Visions is a more focused album than the spaced-out Halfaxa or the disparate Geidi Primes but one of the key charms of Grimes’ sound is its unforcedness. It doesn’t sound like it’s striving or straining to be pop music, or conversely that it’s determined to be awkward – it’s just going where pleasure leads it. It’s also warm and natural sounding in comparison to the witch house crew with whom Boucher shares sonic genes. If something like ‘Hallways’ on Halfaxa was colder and more industrial, Visions fuses those textures more completely with the global, ancient, ur-folk feel that marked Geidi Primes, putting her in the tradition of the likes of Dead Can Dance as well as that of Salem. It also has the silvery melodic lightness of Lykke Li, of whom Boucher is a fan, and on the likes of ‘Nightmusic’ and ‘Eight’, a rearing robotic thing that’s the album’s hardest moment, has that ghost-trapped-in-the-machine vibe that Crystal Castles and The Knife nail at their saddest.

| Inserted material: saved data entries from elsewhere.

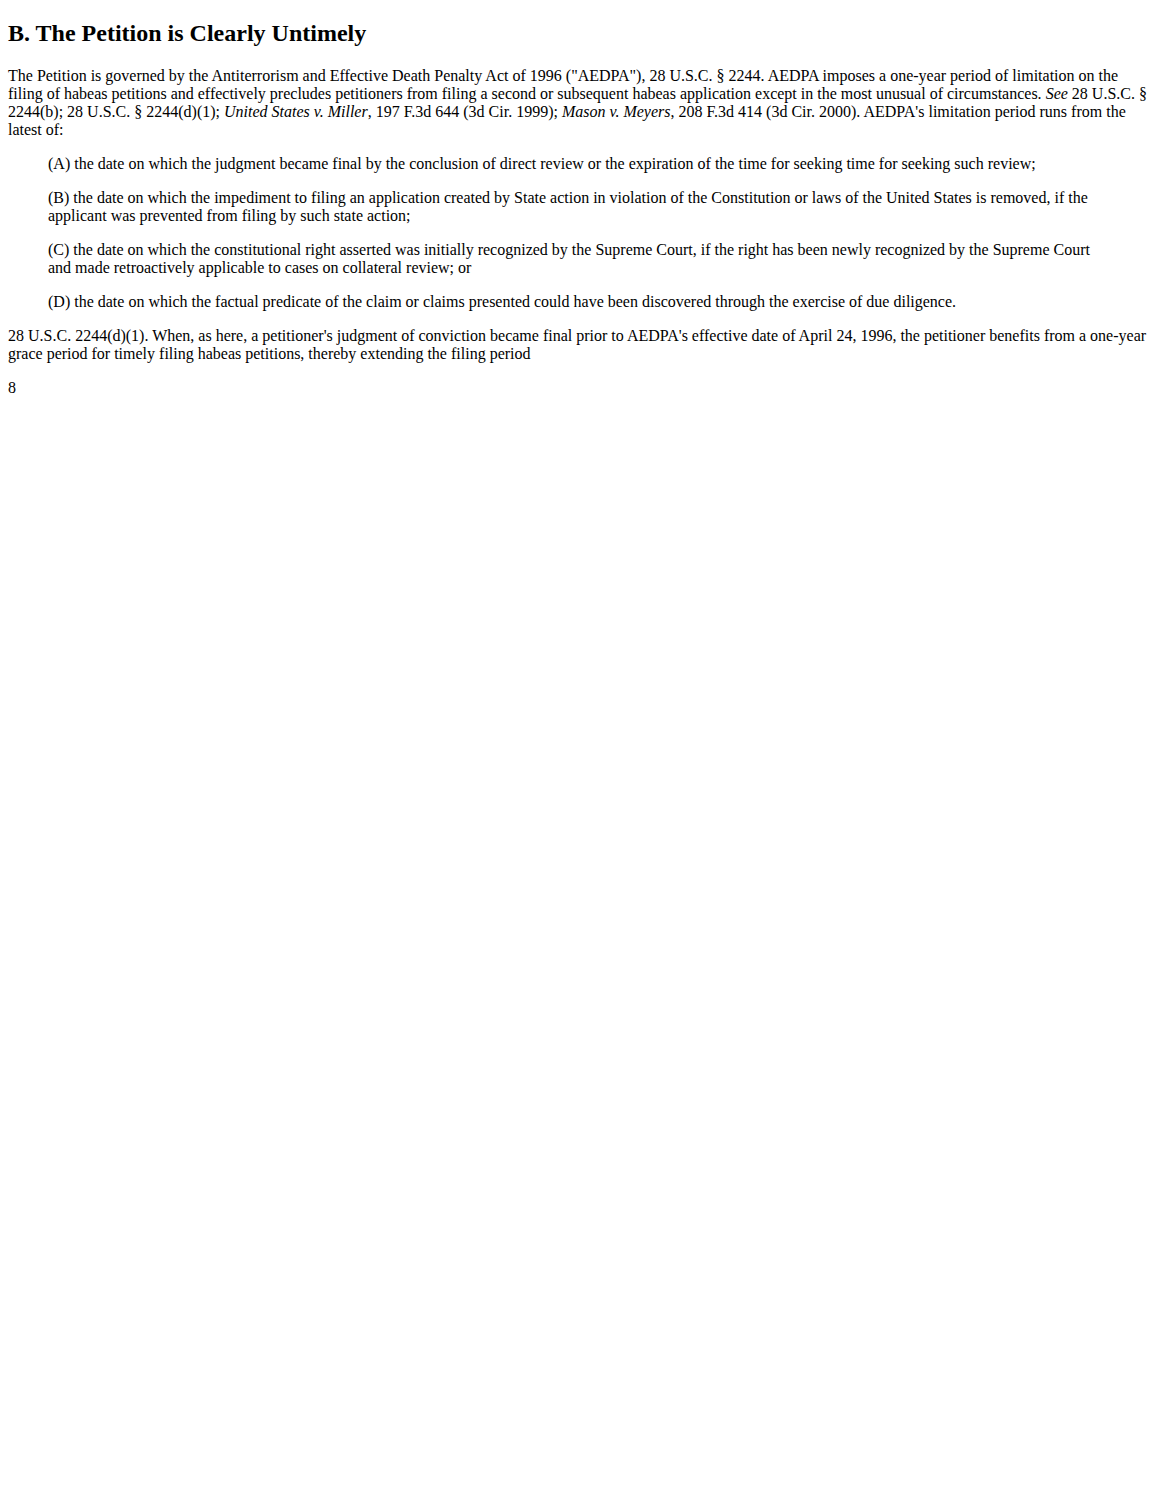B. The Petition is Clearly Untimely
The Petition is governed by the Antiterrorism and Effective Death Penalty Act of 1996 ("AEDPA"), 28 U.S.C. § 2244. AEDPA imposes a one-year period of limitation on the filing of habeas petitions and effectively precludes petitioners from filing a second or subsequent habeas application except in the most unusual of circumstances. See 28 U.S.C. § 2244(b); 28 U.S.C. § 2244(d)(1); United States v. Miller, 197 F.3d 644 (3d Cir. 1999); Mason v. Meyers, 208 F.3d 414 (3d Cir. 2000). AEDPA's limitation period runs from the latest of:
(A) the date on which the judgment became final by the conclusion of direct review or the expiration of the time for seeking time for seeking such review;
(B) the date on which the impediment to filing an application created by State action in violation of the Constitution or laws of the United States is removed, if the applicant was prevented from filing by such state action;
(C) the date on which the constitutional right asserted was initially recognized by the Supreme Court, if the right has been newly recognized by the Supreme Court and made retroactively applicable to cases on collateral review; or
(D) the date on which the factual predicate of the claim or claims presented could have been discovered through the exercise of due diligence.
28 U.S.C. 2244(d)(1). When, as here, a petitioner's judgment of conviction became final prior to AEDPA's effective date of April 24, 1996, the petitioner benefits from a one-year grace period for timely filing habeas petitions, thereby extending the filing period
8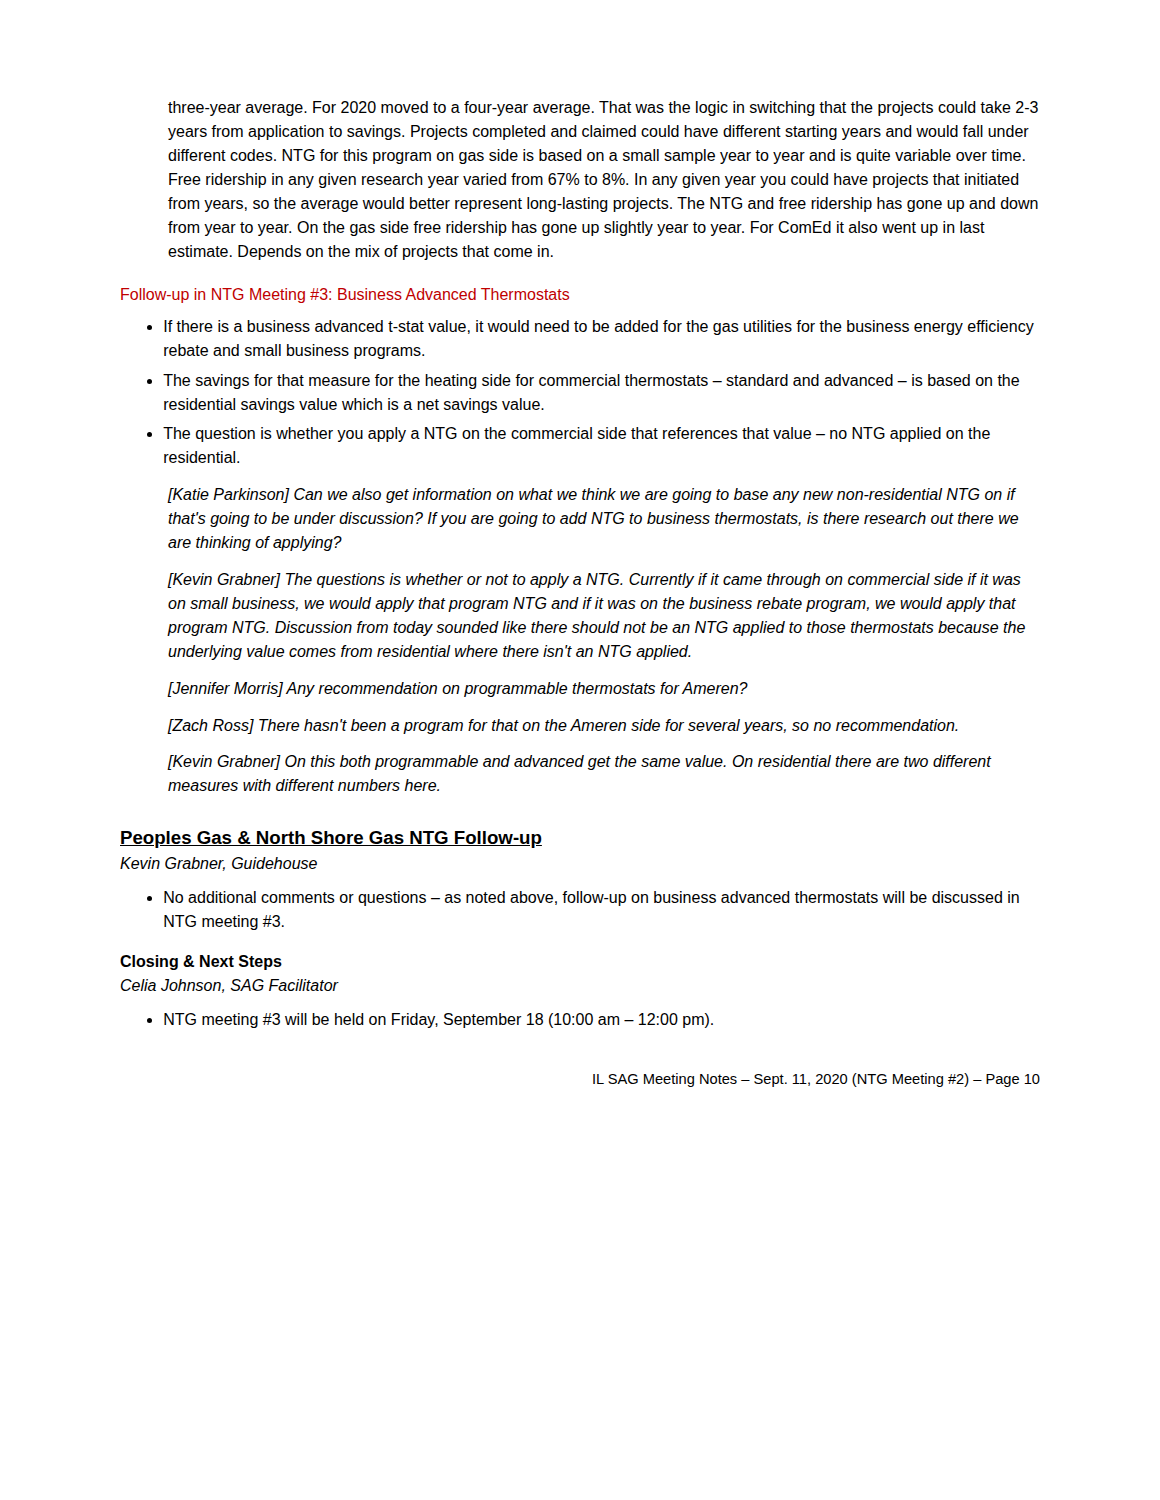three-year average. For 2020 moved to a four-year average. That was the logic in switching that the projects could take 2-3 years from application to savings. Projects completed and claimed could have different starting years and would fall under different codes. NTG for this program on gas side is based on a small sample year to year and is quite variable over time. Free ridership in any given research year varied from 67% to 8%. In any given year you could have projects that initiated from years, so the average would better represent long-lasting projects. The NTG and free ridership has gone up and down from year to year. On the gas side free ridership has gone up slightly year to year. For ComEd it also went up in last estimate. Depends on the mix of projects that come in.
Follow-up in NTG Meeting #3: Business Advanced Thermostats
If there is a business advanced t-stat value, it would need to be added for the gas utilities for the business energy efficiency rebate and small business programs.
The savings for that measure for the heating side for commercial thermostats – standard and advanced – is based on the residential savings value which is a net savings value.
The question is whether you apply a NTG on the commercial side that references that value – no NTG applied on the residential.
[Katie Parkinson] Can we also get information on what we think we are going to base any new non-residential NTG on if that's going to be under discussion? If you are going to add NTG to business thermostats, is there research out there we are thinking of applying?
[Kevin Grabner] The questions is whether or not to apply a NTG. Currently if it came through on commercial side if it was on small business, we would apply that program NTG and if it was on the business rebate program, we would apply that program NTG. Discussion from today sounded like there should not be an NTG applied to those thermostats because the underlying value comes from residential where there isn't an NTG applied.
[Jennifer Morris] Any recommendation on programmable thermostats for Ameren?
[Zach Ross] There hasn't been a program for that on the Ameren side for several years, so no recommendation.
[Kevin Grabner] On this both programmable and advanced get the same value. On residential there are two different measures with different numbers here.
Peoples Gas & North Shore Gas NTG Follow-up
Kevin Grabner, Guidehouse
No additional comments or questions – as noted above, follow-up on business advanced thermostats will be discussed in NTG meeting #3.
Closing & Next Steps
Celia Johnson, SAG Facilitator
NTG meeting #3 will be held on Friday, September 18 (10:00 am – 12:00 pm).
IL SAG Meeting Notes – Sept. 11, 2020 (NTG Meeting #2) – Page 10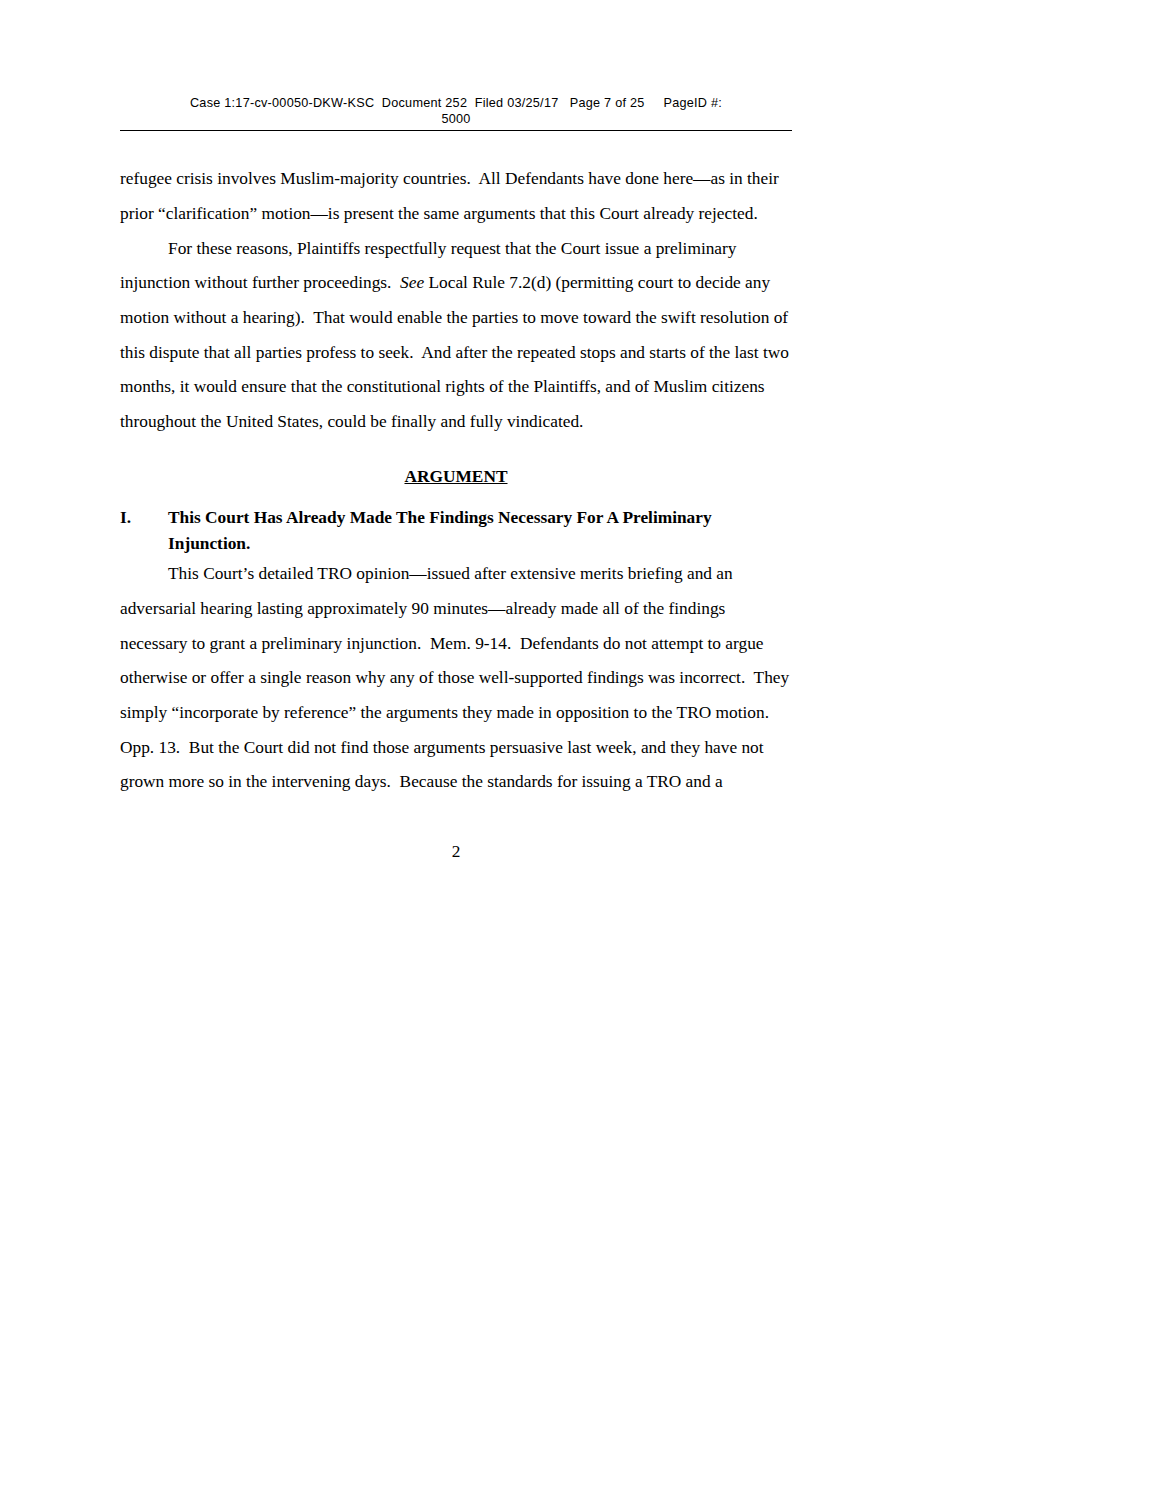Case 1:17-cv-00050-DKW-KSC Document 252 Filed 03/25/17 Page 7 of 25 PageID #: 5000
refugee crisis involves Muslim-majority countries. All Defendants have done here—as in their prior “clarification” motion—is present the same arguments that this Court already rejected.
For these reasons, Plaintiffs respectfully request that the Court issue a preliminary injunction without further proceedings. See Local Rule 7.2(d) (permitting court to decide any motion without a hearing). That would enable the parties to move toward the swift resolution of this dispute that all parties profess to seek. And after the repeated stops and starts of the last two months, it would ensure that the constitutional rights of the Plaintiffs, and of Muslim citizens throughout the United States, could be finally and fully vindicated.
ARGUMENT
I.
This Court Has Already Made The Findings Necessary For A Preliminary Injunction.
This Court’s detailed TRO opinion—issued after extensive merits briefing and an adversarial hearing lasting approximately 90 minutes—already made all of the findings necessary to grant a preliminary injunction. Mem. 9-14. Defendants do not attempt to argue otherwise or offer a single reason why any of those well-supported findings was incorrect. They simply “incorporate by reference” the arguments they made in opposition to the TRO motion. Opp. 13. But the Court did not find those arguments persuasive last week, and they have not grown more so in the intervening days. Because the standards for issuing a TRO and a
2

With so much going on, it could lose its way, but instead Visions has a sort of timelessness to it. The purest, most beautiful moment is ‘Skin’, a bareboned Prince-via-Burial-via Julee Cruise ballad where Boucher’s breathes in her ether-light falsetto "you touch me within / And so I thought I could be human once again", showing off a Carey-esque melismatic trill, offset by a chanted, pulsing chorus. It’s a heart-stopping moment, and testimony to the power of what you can do when you just please yourself. Is that pop music, then? Honestly, who bloody cares.